Re: [Libguestfs] [libnbd PATCH 1/2] api: Tighter checking of structured read replies

On Tue, May 31, 2022 at 08:40:57PM +0300, Nir Soffer wrote: > > > > @@ -364,6 +363,8 @@ STATE_MACHINE { > > > > SET_NEXT_STATE (%.DEAD); > > > > return 0; > > > > } > > > > + if (cmd->data_seen <= cmd->count) > > > > + cmd->data_seen += length; > > > > > > This does not feel right. if you received more data, it should be counted, > > > and if this causes data_seen to be bigger than cmd->count, isn't this a fatal > > > error? > > > > cmd->count is at most 64M; it represents how much we asked the server > > to provide. length was just validated (in the elided statement > > between these two hunks) to be <= cmd->count (otherwise, the server is > > known-buggy for replying with more than we asked, and we've already > > moved to %.DEAD state). cmd->data_seen is a cumulative count of all > > bytes seen in prior chunks, plus the current chunk. If we have not > > yet passed cmd->count, then this chunk counts towards the cumulative > > limit (and there is no overflow, since 64M*2 < UINT32_MAX). If we > > have already passed cmd->count (in a previous chunk), then we don't > > further increase cmd->count, but we already know that we will fail the > > overall read later.

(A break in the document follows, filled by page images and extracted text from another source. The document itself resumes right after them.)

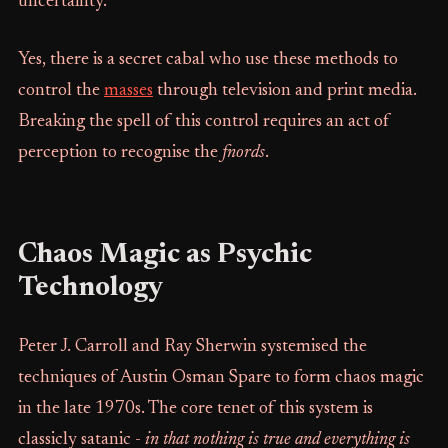
uncertainty.
Yes, there is a secret cabal who use these methods to
control the
masses
through television and print media.
Breaking the spell of this control requires an act of
perception to recognise the
fnords
.
Chaos Magic as Psychic
Technology
Peter J. Carroll and Ray Sherwin systemised the
techniques of Austin Osman Spare to form chaos magic
in the late 1970s. The core tenet of this system is
classicly satanic -
in
that nothing is true and everything is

In other words, we can stop incrementing > > cmd->data_seen as soon as we know it exceeds cmd->count, and by > > stopping early, we still detect server bugs without overflowing > > uint32_t. > > But we can have this case: > > 1. ask for 32m > 2. server sends 16m (data_seen increase to 16m) > 3. server sends 16m (data_seen increase to 32m) > 4. server sends 1m (data_seen does not increase) Yes it does. 32m <= cmd->count is true, so we bump data_seen to 33m.

Then, later on when retiring the command, we note that 33m != 32m and fail the read with EIO (if it has not already failed for other reasons). > 5. entire request succeeds > > Shouldn't we fail if server sends unexpected data? > > If we detected that all data was received, and we get > unexpected data, why not fail immediately? > > cmd->data_seen += length > if (cmd->data_seen > cmd->count) > switch to dead state? Switching immediately to a dead state is also possible, but it's nice to try and keep the connection alive as long as we can with a nice diagnosis of a failed CMD_READ but still allow further commands, rather than an abrupt disconnect that takes out all other use of the server.